Excerpted text:
**********
Daily Reflections reading July 17th
Surrender And Self-examinations
My stability came out of trying to give, not out
of demanding that I receive. Thus I think it can work out with emotional
sobriety. If we examine every disturbance we have, great or small, we will find
at the root of it some unhealthy dependency and its consequent unhealthy
demand. Let us, with God’s help, continually surrender these hobbling demands.
Then we can be set free to live and love; we may then be able to Twelfth Step
ourselves and others into emotional sobriety.
THE LANGUAGE OF THE HEART, p. 238
Years of dependency on alcohol as a chemical mood-changer deprived me of the capability to interact emotionally with my fellows. I thought I had to be self-sufficient, self-reliant, and self-motivated in a world of unreliable people. Finally I lost my self-respect and was left with dependency, lacking any ability to trust myself or to believe in anything. Surrender and self-examination while sharing with newcomers helped me to ask humbly for help.
**********
Excerpted data:
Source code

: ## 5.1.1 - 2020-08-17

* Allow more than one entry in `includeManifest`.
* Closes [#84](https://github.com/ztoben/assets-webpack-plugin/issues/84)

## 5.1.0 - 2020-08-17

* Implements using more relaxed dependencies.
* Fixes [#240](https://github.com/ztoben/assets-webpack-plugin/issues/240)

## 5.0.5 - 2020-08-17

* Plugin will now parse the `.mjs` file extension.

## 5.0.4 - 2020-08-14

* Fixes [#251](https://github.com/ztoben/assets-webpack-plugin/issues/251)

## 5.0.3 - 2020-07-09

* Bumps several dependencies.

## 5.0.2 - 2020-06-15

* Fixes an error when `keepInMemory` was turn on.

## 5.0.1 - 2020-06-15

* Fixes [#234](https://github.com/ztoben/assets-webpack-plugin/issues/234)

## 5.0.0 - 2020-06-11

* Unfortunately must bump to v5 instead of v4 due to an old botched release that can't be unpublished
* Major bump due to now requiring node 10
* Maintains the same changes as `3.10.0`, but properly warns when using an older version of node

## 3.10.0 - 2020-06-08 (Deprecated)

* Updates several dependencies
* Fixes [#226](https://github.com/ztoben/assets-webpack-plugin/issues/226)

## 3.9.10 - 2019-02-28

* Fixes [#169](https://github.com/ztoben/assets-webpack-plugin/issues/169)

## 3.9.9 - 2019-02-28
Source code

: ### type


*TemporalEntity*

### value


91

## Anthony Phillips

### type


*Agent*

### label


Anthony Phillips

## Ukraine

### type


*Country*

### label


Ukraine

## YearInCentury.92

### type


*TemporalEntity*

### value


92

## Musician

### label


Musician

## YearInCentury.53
**********
Your task:
Reproduce word for word the passage of the reflection on surrender and self-examination between "Daily Reflections reading" and "into emotional sobriety.", inclusive. The data above is separate material, unrelated to the reflection on surrender and self-examination.

Problem solution:
Daily Reflections reading July 17th
Surrender And Self-examinations
My stability came out of trying to give, not out
of demanding that I receive. Thus I think it can work out with emotional
sobriety. If we examine every disturbance we have, great or small, we will find
at the root of it some unhealthy dependency and its consequent unhealthy
demand. Let us, with God’s help, continually surrender these hobbling demands.
Then we can be set free to live and love; we may then be able to Twelfth Step
ourselves and others into emotional sobriety.